Despite an excellent local candidate, South Basildon and East Thurrock stayed blue, and Labour was pushed into third by UKIP.

Voters in swing seats didn’t doubt our good intentions – but they certainly doubted our capacity to deliver on them. One of the kinder criticisms was that they liked Ed Miliband’s proposed energy price freeze but did not believe he could make it a reality.

Other criticisms were more blunt. Sceptical voters in Essex told me what they thought Labour stood for: immigration, more spending on benefits and a chaotic approach to management the economy.

Now we all tried to argue back, whether through highlighting the economic contribution of migrants, the justice in supporting people who had lost their jobs or pointing out Labour had delivered a decade of record growth before a global banking crisis. But, clearly, it wasn’t enough. If, for example, someone feels their community has been changed for the worse by immigration then quoting stats on the value of foreign labour won’t change their mind on the doorstep. And it certainly wouldn’t do anything to speed up their wait for a doctor’s appointment in a town where the population has steadily risen.
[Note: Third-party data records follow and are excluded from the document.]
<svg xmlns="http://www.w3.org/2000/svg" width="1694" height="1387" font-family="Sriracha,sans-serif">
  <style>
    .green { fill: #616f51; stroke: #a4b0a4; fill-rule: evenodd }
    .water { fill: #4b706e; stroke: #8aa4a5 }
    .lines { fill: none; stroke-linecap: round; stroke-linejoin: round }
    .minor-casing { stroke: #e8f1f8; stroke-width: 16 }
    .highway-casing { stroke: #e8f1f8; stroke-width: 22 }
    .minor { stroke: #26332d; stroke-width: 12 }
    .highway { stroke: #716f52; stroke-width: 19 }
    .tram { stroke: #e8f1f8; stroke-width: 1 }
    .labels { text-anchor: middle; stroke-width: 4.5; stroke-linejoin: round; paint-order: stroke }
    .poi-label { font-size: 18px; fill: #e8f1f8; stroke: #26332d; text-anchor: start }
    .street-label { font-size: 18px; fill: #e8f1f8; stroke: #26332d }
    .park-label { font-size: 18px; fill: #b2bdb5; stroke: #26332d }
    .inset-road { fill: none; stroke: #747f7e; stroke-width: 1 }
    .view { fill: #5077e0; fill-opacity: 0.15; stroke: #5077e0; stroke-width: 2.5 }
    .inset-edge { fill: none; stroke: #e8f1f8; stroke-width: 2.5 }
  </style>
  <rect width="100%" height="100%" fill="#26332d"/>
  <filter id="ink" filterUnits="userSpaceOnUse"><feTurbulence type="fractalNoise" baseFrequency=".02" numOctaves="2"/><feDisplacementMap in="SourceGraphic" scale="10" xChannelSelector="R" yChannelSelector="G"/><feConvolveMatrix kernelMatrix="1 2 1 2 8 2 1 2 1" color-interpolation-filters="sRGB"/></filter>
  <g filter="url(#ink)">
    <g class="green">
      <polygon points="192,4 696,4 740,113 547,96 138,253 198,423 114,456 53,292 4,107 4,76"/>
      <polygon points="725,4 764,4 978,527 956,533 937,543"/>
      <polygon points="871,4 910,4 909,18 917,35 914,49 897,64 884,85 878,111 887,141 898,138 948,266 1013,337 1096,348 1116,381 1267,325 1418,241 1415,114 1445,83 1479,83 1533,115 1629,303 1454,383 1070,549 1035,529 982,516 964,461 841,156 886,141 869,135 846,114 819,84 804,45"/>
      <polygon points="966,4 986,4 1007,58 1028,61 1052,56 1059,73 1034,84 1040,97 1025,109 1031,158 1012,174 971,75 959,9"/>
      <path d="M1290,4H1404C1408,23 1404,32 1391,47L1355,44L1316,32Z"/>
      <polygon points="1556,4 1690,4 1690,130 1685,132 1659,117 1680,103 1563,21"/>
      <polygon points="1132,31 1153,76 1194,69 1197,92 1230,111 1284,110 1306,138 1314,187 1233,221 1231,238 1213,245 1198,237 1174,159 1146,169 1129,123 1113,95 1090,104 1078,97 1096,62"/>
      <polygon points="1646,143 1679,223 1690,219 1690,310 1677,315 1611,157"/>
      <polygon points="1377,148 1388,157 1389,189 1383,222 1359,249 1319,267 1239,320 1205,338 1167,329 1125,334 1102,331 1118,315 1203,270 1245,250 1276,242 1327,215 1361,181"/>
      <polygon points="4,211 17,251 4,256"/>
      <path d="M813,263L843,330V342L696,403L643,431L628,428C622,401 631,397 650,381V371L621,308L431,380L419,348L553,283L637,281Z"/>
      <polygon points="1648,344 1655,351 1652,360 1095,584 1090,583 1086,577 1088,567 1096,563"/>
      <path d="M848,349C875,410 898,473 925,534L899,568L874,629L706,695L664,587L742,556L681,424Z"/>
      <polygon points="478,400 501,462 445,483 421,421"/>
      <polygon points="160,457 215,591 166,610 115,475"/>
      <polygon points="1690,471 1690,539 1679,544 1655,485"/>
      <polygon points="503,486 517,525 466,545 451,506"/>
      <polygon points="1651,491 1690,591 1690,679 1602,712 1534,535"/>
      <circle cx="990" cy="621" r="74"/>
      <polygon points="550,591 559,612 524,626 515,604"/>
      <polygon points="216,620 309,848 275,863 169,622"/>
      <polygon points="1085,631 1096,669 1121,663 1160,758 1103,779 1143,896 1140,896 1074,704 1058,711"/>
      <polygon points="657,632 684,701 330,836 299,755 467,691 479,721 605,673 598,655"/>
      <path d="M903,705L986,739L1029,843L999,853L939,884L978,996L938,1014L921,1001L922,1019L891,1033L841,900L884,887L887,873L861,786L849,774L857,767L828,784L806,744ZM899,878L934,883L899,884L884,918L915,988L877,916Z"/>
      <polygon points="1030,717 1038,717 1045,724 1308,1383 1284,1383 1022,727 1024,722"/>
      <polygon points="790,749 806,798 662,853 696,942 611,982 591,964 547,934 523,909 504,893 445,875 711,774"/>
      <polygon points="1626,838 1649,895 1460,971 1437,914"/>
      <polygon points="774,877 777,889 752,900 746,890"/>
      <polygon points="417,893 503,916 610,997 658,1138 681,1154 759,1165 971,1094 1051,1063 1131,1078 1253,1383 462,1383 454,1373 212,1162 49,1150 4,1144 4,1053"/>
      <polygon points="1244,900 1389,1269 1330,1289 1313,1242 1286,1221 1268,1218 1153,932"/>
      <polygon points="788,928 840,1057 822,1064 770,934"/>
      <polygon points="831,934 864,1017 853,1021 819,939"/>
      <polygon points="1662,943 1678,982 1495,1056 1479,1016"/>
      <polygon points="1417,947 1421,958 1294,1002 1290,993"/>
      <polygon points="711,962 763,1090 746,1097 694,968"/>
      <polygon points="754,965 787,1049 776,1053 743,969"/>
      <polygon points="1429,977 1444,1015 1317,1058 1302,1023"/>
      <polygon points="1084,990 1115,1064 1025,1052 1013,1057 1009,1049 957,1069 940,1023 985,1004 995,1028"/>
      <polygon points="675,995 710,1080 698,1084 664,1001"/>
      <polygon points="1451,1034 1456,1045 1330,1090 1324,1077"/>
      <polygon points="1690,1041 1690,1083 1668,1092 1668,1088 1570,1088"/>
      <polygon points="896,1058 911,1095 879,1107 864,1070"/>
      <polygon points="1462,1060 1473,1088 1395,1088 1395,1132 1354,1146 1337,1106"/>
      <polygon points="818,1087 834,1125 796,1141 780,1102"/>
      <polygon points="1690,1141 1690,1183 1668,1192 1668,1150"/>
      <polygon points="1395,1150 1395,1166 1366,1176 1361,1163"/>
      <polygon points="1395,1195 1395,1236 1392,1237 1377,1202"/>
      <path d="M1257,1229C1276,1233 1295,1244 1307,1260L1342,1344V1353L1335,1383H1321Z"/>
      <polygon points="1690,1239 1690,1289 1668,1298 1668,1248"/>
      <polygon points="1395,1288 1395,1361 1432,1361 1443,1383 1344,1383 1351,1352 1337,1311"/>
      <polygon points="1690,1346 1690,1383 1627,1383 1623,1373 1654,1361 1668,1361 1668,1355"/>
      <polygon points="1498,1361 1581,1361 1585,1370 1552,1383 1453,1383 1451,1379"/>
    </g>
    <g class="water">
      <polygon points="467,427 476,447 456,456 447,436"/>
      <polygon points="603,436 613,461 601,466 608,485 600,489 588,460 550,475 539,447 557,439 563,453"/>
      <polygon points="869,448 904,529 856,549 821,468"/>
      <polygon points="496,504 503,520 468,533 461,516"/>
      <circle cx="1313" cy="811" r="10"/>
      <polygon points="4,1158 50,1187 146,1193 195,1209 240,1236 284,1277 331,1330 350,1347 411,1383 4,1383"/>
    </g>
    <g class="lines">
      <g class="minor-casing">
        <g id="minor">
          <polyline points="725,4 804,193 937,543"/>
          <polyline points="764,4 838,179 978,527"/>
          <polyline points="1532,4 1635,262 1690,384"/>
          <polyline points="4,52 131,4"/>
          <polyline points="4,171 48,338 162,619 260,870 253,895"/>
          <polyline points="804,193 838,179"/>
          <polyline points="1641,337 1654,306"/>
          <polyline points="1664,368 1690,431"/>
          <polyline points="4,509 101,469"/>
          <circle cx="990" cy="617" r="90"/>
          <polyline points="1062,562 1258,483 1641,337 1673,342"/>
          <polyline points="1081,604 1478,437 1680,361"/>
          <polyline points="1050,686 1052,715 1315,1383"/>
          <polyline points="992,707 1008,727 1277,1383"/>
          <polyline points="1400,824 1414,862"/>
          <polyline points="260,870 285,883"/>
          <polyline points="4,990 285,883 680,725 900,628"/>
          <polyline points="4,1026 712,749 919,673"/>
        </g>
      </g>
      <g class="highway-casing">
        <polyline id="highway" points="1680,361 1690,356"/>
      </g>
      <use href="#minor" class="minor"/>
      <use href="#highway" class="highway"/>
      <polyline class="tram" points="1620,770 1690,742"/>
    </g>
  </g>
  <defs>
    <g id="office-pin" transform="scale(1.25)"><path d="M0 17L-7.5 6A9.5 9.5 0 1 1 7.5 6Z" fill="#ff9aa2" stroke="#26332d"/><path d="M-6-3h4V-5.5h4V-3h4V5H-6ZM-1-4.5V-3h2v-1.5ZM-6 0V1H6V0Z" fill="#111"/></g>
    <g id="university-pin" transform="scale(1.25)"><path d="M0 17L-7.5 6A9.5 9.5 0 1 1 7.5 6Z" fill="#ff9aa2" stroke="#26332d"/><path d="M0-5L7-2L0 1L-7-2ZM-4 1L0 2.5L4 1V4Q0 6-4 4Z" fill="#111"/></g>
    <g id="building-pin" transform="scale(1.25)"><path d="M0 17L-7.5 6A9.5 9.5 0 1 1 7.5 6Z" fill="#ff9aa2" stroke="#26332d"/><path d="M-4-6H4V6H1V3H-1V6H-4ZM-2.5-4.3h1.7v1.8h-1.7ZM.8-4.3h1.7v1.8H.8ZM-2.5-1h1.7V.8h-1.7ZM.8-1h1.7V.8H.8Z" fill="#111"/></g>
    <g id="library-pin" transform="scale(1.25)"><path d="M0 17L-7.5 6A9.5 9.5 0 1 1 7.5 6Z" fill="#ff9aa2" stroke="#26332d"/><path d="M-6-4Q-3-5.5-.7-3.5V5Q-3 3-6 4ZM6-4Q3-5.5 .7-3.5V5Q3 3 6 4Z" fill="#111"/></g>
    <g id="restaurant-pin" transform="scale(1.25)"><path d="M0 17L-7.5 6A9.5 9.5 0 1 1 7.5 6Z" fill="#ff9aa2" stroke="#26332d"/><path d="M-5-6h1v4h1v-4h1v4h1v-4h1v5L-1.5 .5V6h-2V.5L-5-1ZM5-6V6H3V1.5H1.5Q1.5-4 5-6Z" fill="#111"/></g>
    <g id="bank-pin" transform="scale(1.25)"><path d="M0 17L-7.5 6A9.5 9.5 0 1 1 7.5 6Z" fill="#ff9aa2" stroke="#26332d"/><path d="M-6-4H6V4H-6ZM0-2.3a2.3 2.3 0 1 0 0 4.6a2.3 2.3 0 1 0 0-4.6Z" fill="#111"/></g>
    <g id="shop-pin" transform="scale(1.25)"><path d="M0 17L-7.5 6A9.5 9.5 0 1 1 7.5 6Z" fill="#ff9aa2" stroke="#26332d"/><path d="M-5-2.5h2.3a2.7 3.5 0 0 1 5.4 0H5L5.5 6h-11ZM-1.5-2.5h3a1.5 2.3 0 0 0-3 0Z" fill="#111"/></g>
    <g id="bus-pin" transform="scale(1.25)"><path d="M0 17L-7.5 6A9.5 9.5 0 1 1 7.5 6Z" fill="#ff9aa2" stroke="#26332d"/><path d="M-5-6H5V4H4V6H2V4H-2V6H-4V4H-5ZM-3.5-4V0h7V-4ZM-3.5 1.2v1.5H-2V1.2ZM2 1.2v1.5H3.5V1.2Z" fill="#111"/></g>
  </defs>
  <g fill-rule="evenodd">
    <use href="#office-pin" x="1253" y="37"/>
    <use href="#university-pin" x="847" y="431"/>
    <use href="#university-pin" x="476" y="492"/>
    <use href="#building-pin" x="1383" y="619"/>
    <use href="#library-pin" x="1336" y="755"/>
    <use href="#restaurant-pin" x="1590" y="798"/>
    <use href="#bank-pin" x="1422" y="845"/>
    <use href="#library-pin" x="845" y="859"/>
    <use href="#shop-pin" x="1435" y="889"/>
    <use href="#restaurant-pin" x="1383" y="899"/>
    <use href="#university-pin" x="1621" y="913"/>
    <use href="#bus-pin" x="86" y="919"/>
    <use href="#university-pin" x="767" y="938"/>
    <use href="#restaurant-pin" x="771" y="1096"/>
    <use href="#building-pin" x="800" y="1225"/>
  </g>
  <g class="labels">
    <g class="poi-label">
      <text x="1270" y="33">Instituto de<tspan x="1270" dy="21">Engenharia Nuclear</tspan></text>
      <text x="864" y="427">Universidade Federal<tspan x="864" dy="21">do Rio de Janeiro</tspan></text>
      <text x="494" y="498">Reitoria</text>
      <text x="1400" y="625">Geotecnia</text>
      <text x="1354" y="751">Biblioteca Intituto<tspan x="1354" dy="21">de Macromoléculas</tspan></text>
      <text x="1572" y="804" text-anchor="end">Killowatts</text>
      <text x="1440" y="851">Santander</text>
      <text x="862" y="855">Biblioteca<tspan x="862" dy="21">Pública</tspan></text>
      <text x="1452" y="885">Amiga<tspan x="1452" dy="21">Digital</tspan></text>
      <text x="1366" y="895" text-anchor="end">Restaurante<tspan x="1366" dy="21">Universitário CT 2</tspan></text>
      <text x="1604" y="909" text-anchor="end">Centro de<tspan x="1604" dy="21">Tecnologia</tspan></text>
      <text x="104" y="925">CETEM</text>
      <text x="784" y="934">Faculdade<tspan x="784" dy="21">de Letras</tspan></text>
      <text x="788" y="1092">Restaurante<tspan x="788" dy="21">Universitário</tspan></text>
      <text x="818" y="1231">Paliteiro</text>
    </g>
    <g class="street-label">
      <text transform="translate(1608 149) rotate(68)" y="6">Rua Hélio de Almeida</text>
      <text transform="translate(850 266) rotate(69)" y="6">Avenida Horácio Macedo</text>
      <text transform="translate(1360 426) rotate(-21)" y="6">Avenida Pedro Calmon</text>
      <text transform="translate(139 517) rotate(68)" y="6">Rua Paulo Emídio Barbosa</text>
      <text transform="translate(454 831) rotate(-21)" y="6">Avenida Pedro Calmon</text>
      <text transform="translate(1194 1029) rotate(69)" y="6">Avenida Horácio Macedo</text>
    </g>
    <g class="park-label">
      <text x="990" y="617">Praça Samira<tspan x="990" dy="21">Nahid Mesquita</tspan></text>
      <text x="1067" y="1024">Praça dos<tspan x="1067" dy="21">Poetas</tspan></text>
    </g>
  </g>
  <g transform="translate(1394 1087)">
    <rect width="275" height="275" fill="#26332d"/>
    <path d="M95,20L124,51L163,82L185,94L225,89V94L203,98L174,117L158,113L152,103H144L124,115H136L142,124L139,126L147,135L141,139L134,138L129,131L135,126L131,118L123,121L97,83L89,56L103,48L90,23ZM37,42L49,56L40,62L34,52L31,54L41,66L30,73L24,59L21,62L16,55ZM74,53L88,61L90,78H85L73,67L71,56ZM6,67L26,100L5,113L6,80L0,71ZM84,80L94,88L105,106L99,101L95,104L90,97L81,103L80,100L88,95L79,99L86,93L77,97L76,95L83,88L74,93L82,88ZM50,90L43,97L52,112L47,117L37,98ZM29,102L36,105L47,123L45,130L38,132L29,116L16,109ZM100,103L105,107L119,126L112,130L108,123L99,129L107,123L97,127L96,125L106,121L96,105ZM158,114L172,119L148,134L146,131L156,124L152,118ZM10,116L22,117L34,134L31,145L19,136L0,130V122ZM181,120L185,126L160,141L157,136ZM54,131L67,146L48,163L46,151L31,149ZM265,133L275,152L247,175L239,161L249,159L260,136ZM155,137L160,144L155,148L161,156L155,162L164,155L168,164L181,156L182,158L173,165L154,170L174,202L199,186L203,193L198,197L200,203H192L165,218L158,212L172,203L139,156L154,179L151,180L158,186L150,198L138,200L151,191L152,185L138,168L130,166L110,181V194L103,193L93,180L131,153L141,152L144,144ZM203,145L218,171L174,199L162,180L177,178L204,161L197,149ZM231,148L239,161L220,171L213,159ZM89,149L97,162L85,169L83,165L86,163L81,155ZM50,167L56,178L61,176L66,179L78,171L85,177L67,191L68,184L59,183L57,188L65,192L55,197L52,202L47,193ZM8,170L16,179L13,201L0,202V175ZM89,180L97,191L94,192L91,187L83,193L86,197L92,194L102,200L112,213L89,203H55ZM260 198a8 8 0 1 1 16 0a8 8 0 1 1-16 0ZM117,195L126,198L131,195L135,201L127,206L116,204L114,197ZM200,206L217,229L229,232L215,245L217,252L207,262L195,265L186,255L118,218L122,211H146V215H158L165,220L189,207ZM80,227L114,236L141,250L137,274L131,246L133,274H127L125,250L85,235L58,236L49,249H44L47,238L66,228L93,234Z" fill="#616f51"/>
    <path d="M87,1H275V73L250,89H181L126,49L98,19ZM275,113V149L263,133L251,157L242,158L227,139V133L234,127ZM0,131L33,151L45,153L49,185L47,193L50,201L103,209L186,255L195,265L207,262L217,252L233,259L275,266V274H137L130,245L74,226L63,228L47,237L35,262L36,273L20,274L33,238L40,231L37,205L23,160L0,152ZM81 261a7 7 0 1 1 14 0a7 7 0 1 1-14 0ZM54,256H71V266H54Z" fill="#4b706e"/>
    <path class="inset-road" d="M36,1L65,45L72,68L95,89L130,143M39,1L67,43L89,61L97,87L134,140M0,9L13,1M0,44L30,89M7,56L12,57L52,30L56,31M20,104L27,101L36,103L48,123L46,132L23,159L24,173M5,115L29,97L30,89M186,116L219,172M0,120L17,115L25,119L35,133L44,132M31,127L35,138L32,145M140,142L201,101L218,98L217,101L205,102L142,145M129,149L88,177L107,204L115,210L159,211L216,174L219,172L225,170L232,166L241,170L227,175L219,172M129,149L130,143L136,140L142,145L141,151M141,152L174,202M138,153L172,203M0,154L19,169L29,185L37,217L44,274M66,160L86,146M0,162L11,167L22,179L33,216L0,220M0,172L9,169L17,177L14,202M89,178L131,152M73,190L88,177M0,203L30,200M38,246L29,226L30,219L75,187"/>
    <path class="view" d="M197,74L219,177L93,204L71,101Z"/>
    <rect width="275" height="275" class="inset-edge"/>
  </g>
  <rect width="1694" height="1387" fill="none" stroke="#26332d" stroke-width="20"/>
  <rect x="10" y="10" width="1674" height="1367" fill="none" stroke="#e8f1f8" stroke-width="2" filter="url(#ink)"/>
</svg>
So Cruddas has a point – and don’t dismiss his arguments as simply the griping of a dissatisfied Blairite, as a handful have been tempted to do. Cruddas is more complex a character than that. He worked for Blair in the early years of the last Labour government and then, once he was elected to the Commons in 2001, became known for his criticism of the prime minister. In last summer’s leadership election he nominated Jeremy Corbyn before voting for Andy Burnham.

In fact, Cruddas has several points, none of which make easy reading. The most painful one is perhaps the verdict that “socially conservative working class voters who value family, work, fairness, and national security are the most likely to have deserted the party”.

This is painful because the first three values in this list are integral for a lot of members. It is also worrying because the next general election is likely to be fought on the same issues.

The other findings – that voters are fiscally conservative, that identity drives politics and that Labour members prize “abstract, universalist principles such as equality, sustainability and social justice” – are not surprising, but are worth hearing. There is nothing wrong with the list set out by Cruddas. They are ideas we readily support, but the challenge is to convert them into pragmatic and simple policies for the millions of people who don’t spend their free time thinking about party politics.

Tristram Hunt has begun to suggest some of the answers. In Labour’s Identity Crisis: England and the Politics of Patriotism, the book he published yesterday, he calls for a “progressive sense of patriotism” and describes his love of the industrial landscape.

But this is only the start of the process. If Labour learns its lessons, from Cruddas, Hunt and others, then there is a chance to make gains in 2020. The Tories campaigned and won a ticket of standing up for working people in 2015 and set about pulling apart their message almost immediately, proposing Budget measures that were either anti-work, like the tax credits cuts, or simply cruel, like the raid on disability support.

After a period of overwhelming change in the Labour Party, it remains clear that the Tories will still be arrogant, out-of-touch and missing their economic targets at the next election. We must get to the place where a divided Conservative Party is, in summer 2020, asking itself “how did it come to this?” Cruddas is asking the right questions. Now it is up to the Labour leader to come up with the answers.